InnerSP: A Memory Efficient Sparse Matrix Multiplication Accelerator with Locality-Aware Inner Product Processing

Daehyeon Baek, Soojin Hwang, Taekyung Heo, Daehoon Kim, and Jaehyuk Huh. International Conference on Parallel Architectures and Compilation Techniques (PACT) pp. 116-128, 2021

Abstract

Sparse matrix multiplication is one of the key computational kernels in large-scale data analytics. However, a naive implementation suffers from the overheads of irregular memory accesses due to the representation of sparsity. To mitigate the memory access overheads, recent accelerator designs advocated the outer product processing which minimizes input accesses but generates intermediate products to be merged to the final output matrix.
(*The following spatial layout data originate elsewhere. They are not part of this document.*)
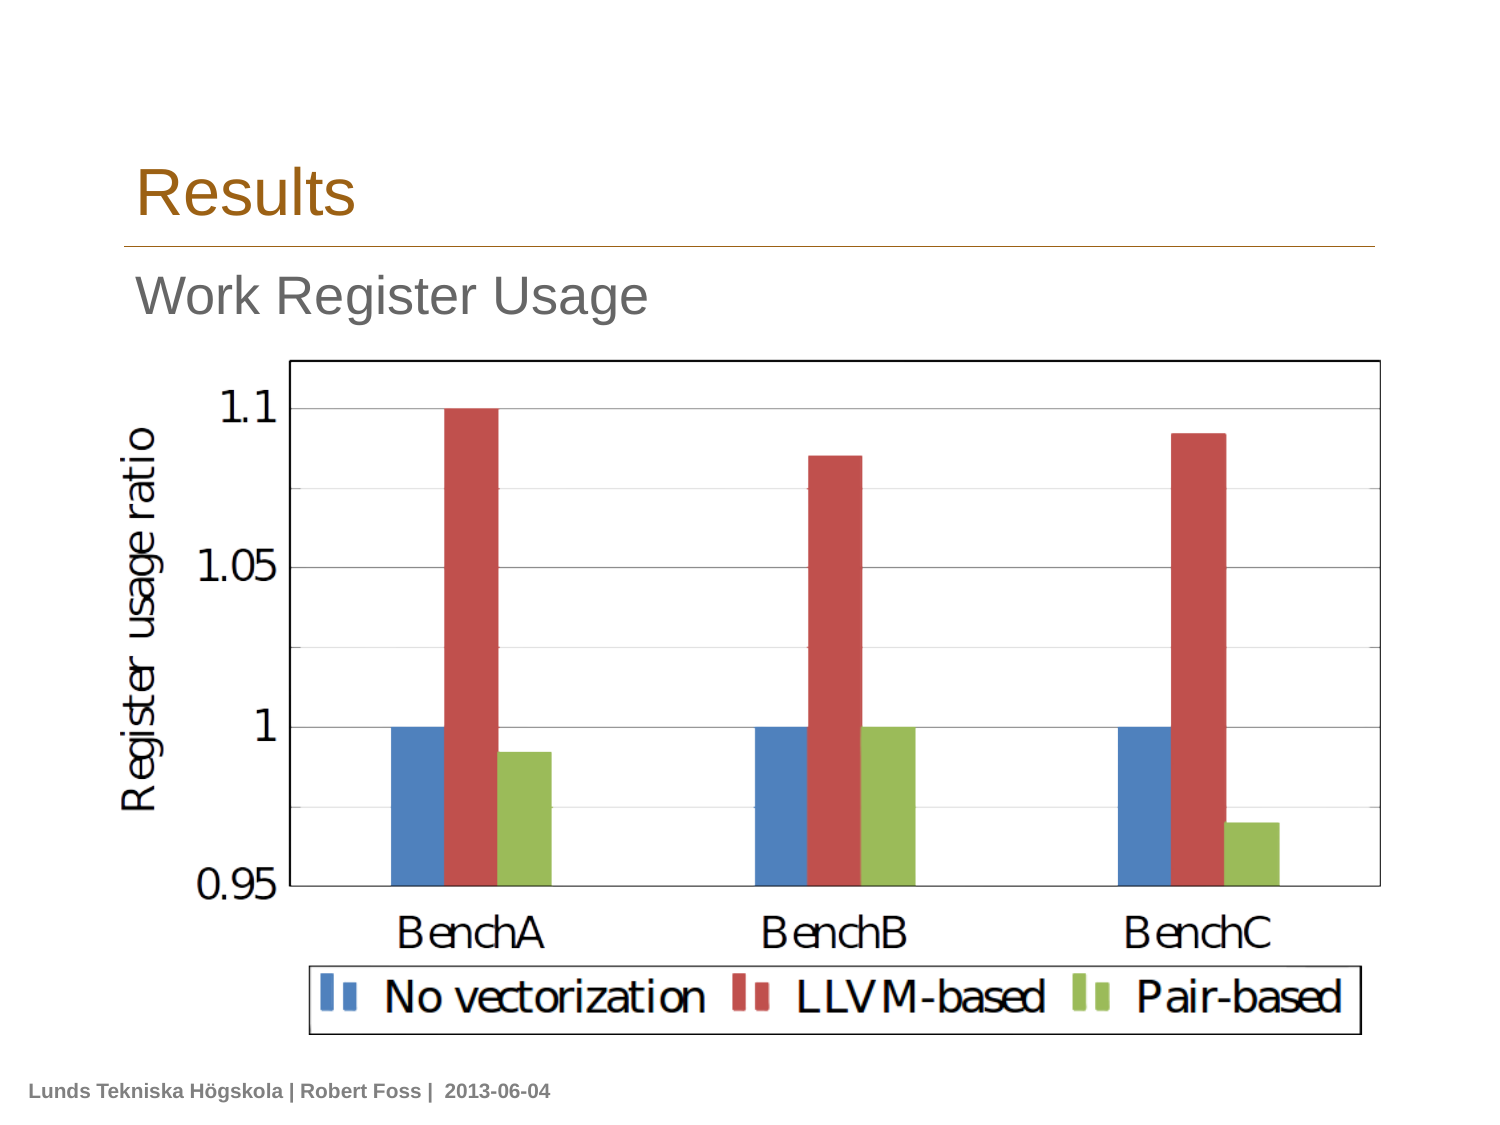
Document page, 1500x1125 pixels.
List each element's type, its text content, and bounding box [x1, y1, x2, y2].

picture [120, 344, 1381, 1036]
title Results [120, 120, 1500, 258]
title Work Register Usage [120, 239, 1035, 344]
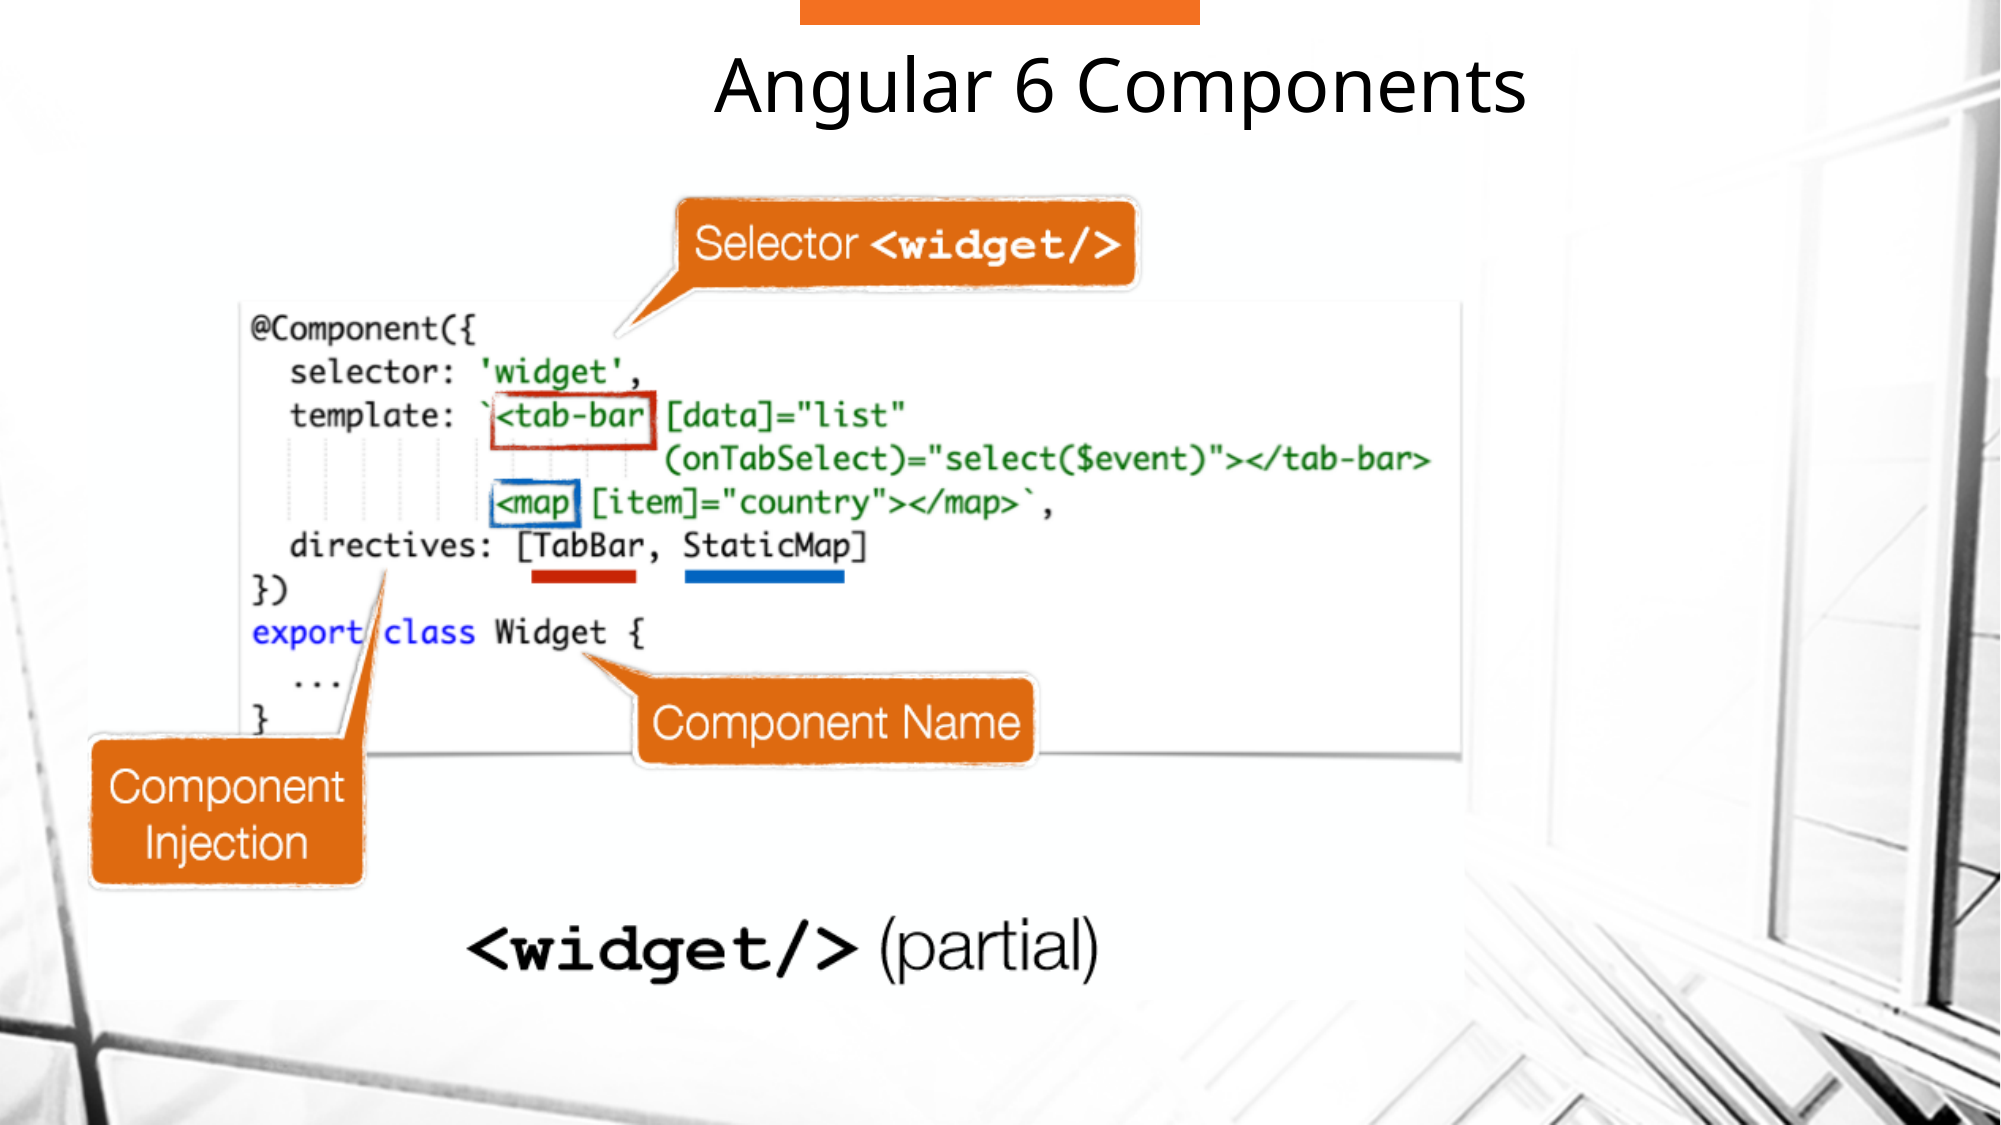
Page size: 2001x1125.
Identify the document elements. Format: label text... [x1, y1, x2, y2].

text_box Angular 6 Components [699, 29, 1434, 135]
picture [87, 135, 1465, 1000]
list Angular.io [50, 12, 1951, 63]
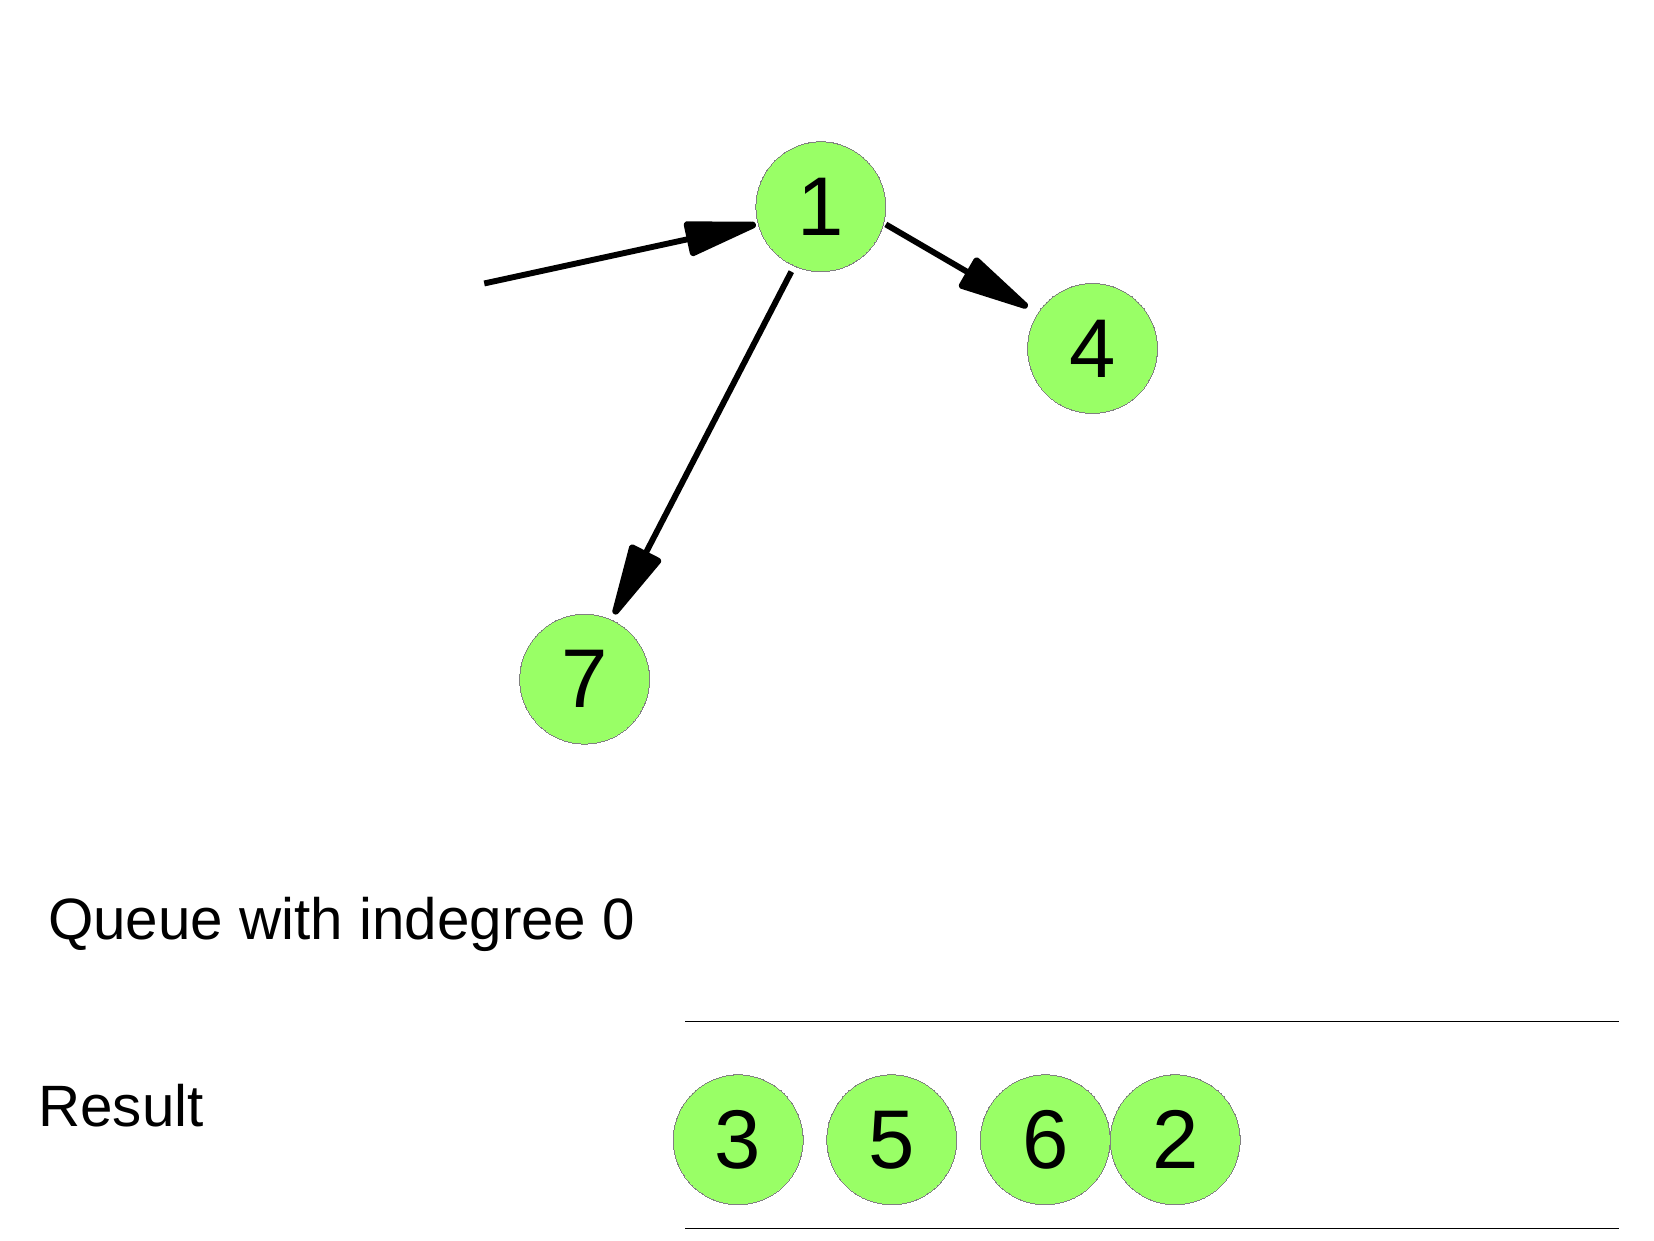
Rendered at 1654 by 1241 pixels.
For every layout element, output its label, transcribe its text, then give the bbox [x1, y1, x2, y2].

text_box 7 [519, 614, 650, 745]
text_box 2 [1110, 1074, 1241, 1205]
text_box 3 [673, 1074, 804, 1205]
text_box Queue with indegree 0 [33, 879, 650, 960]
text_box 6 [980, 1074, 1111, 1205]
text_box 1 [755, 141, 886, 272]
text_box 5 [826, 1074, 957, 1205]
text_box 4 [1027, 283, 1158, 414]
text_box Result [23, 1065, 219, 1146]
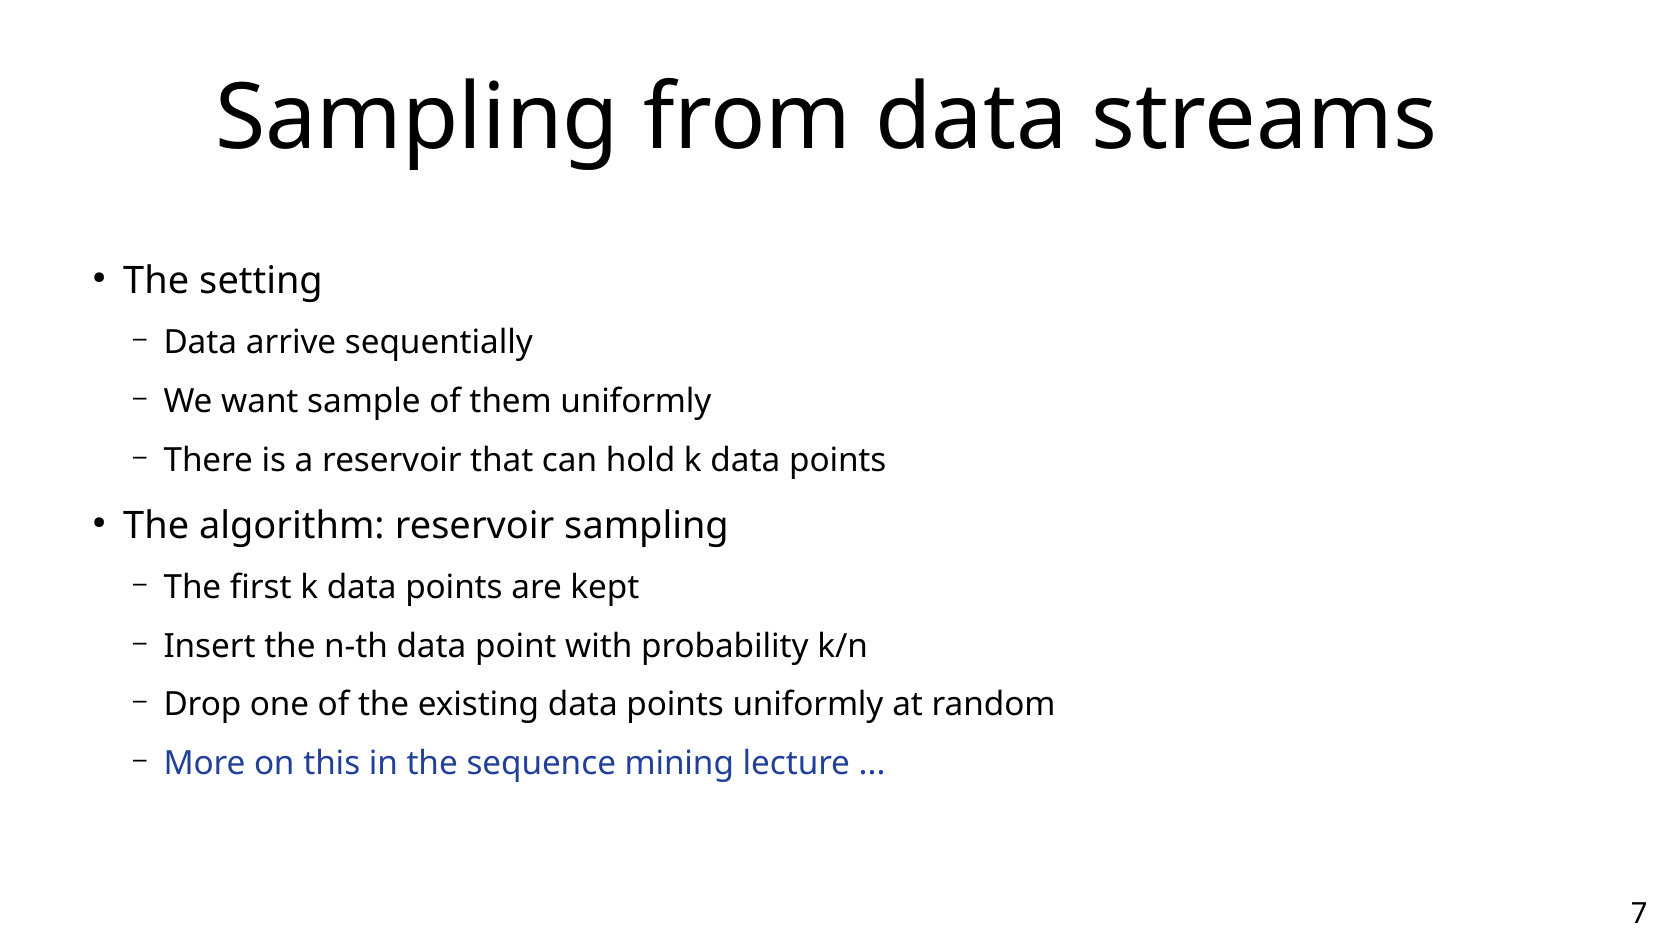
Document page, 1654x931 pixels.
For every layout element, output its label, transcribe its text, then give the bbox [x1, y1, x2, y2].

list The setting Data arrive sequentially We want sample of them uniformly There is a reservoir that can hold k data points The algorithm: reservoir sampling The first k data points are kept Insert the n-th data point with probability k/n Drop one of the existing data points uniformly at random More on this in the sequence mining lecture ... [82, 253, 1571, 793]
title Sampling from data streams [82, 1, 1571, 226]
Using real-world sparse matrices, this study first identifies the memory bloating problem of the outer product designs due to the unpredictable intermediate products. Such an unpredictable increase in memory requirement during computation can limit the applicability of accelerators. To address the memory bloating problem, this study revisits an alternative inner product approach, and proposes a new accelerator design called InnerSP. This study shows that nonzero element distributions in real-world sparse matrices have a certain level of locality. Using a smart caching scheme designed for inner product, the locality is effectively exploited with a modest on-chip cache. However, the row-wise inner product relies on on-chip aggregation of intermediate products. Due to uneven sparsity per row, overflows or underflows of the on-chip storage for aggregation can occur. To maximize the parallelism while avoiding costly overflows, the proposed accelerator uses pre-scanning for row splitting and merging. The simulation results show that the performance of InnerSP can exceed or be similar to those of the prior outer product approaches without any memory bloating problem.

Keywords

Sparse matrix multiplication, Accelerator design, Memory-efficient computing, Locality-aware inner product processing, On-chip caching, Large-scale data analytics.